Saved entries
◇ ◇ ◇ ◇

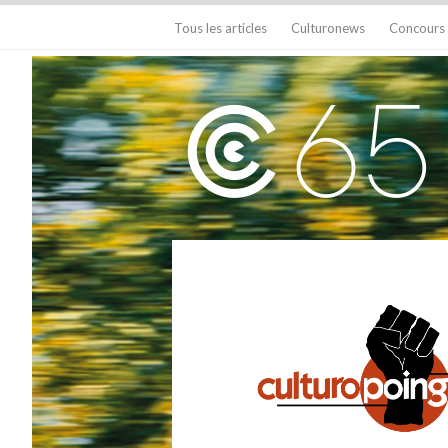
Tous les articles
Culturonews
Concours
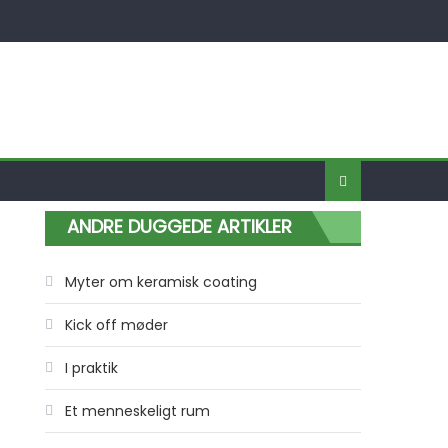
ANDRE DUGGEDE ARTIKLER
Myter om keramisk coating
Kick off møder
I praktik
Et menneskeligt rum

◇ ◇ ◇ ◇

Exercise requirements: Can you output every line of text in the listing above, word for word and with the pictures left out?

Solution to this problem:
Tous les articles
Culturonews
Concours
ANDRE DUGGEDE ARTIKLER
Myter om keramisk coating
Kick off møder
I praktik
Et menneskeligt rum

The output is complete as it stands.